4. Appellant did not discharge its burden by proving in a vague way that some of the disbursements classified by the auditor as a charge against the railroads were incidental to proceedings conducted before the Interstate Commerce Commission or elsewhere for the benefit of private shippers and were not properly a part of the expense of local regulation.
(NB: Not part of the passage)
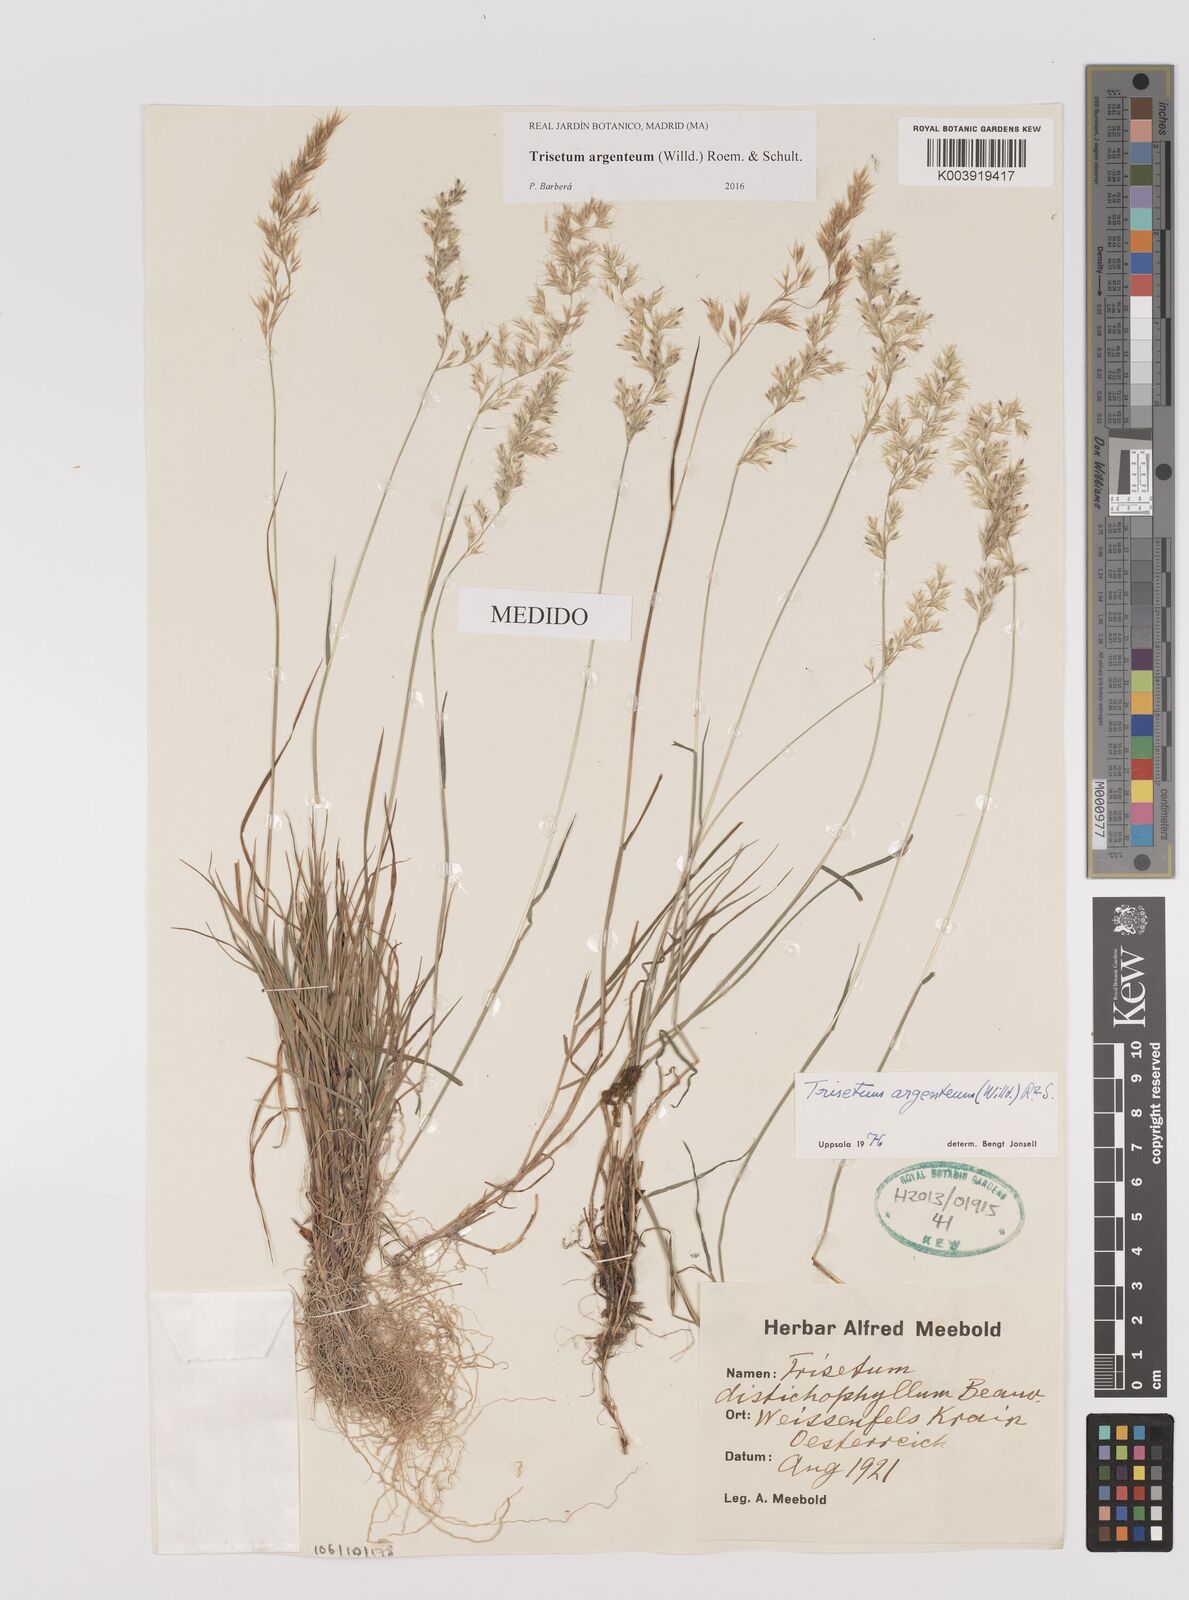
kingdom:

The Attorney General takes the ground that disbursements from the revolving fund, if made for that purpose, were without authority of law. If that be so, they cannot avail to invalidate the statute, though they may lay the basis for a remedy in behalf of the state or others against the officers or agents guilty of unintentional misfeasance. Aside, however, from that objection, there was no attempt by appellant to prove the amount of these or like withdrawals in even the roughest fashion. There was no suggestion, much less evidence, that they would wipe out the excess of $37,833.14 stated by the auditor. An inquiry directed to the point would have yielded in all likelihood an estimate at least approximately correct. If such inquiry was inadequate, the slips and vouchers were available for scrutiny and dissection. Examination of the auditor in connection with the documents would have shown forth the truth.
The presumption of validity which sustains an act of legislation is unbroken by the evidence.
The Chief Justice, Mr. Justice Brandéis and Mr. Justice Stone join in this opinion.